The impact of KIR2DS4 alleles and the expression of KIR in the development of acute GVHD after unrelated allogeneic hematopoietic SCT.

The role of killer Ig-like receptors (KIR) in SCT was analyzed. A total of 75 Chinese patients were transplanted with T-depleted hematopoietic stem cells from unrelated donors. Among the 75 donor-recipient pairs, 60 were HLA 10/10 matched and 15 had some mismatches at HLA-C. Transplants from KIR haplotype B/x group donors showed significantly higher overall survival rates compared with those from KIR haplotype A/A donors (relative risk (RR) 3.1 (95% confidence interval (CI) 1.1-8.6), P=0.007).

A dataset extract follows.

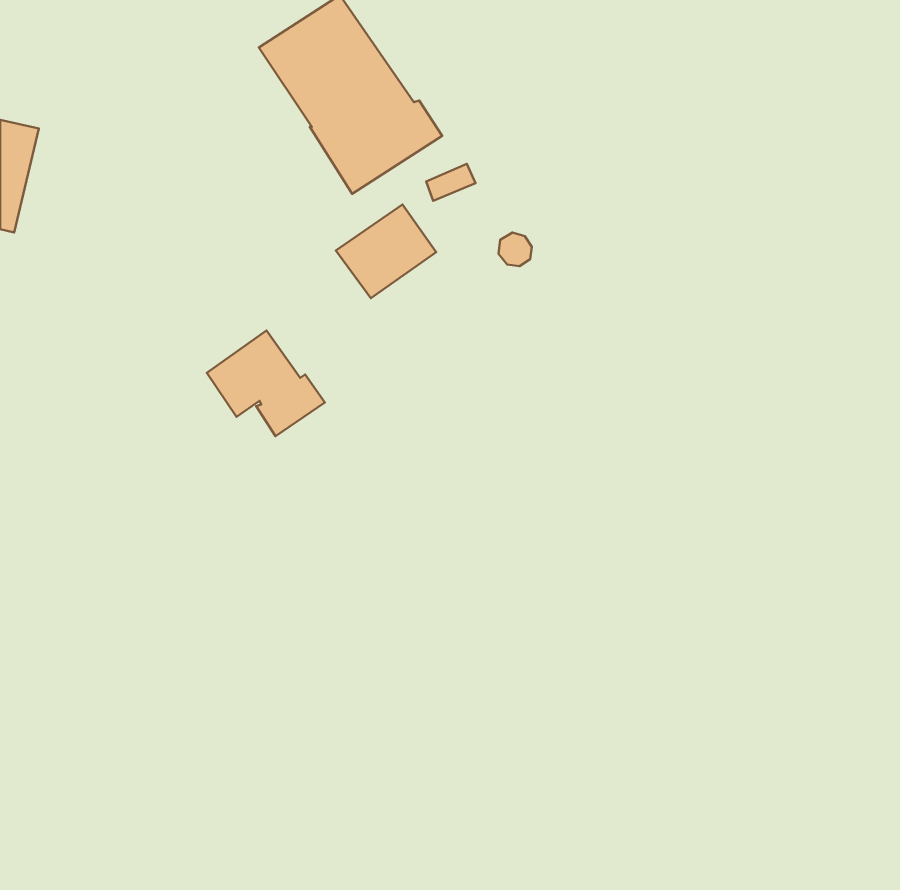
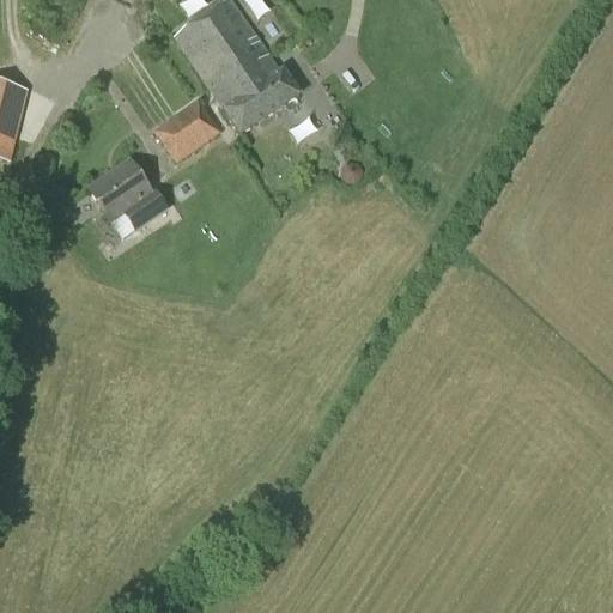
building: [336,205,436,298] -> [152,97,220,160]
building: [207,330,325,436] -> [87,158,168,230]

In the haplotype A/A group, a higher risk of acute GVHD (aGVHD) (RR 9.0 (95% CI 1.2-66.9), P=0.01), especially grade III-IV aGVHD (P=0.006), was observed when the donor was homozygous for the full-length expressed KIR2DS4*00101 allele. Real-time PCR showed that a high expression of inhibitory KIR (2DL1 and 3DL1) in the early stages (<90 days) after transplantation correlated with the development of aGVHD (z=2.558, P=0.011). Our findings indicated a significant association of full-length KIR2DS4 or KIR2DL1/3DL1 expression with the occurrence of aGVHD. In aggregate these results suggested that combining KIR and HLA genotyping could help in the selection of transplant donors and improve the outcome of transplantation. Dynamic detection of KIR2DL1/3DL1 expression would be beneficial for prediction of aGVHD after transplantation.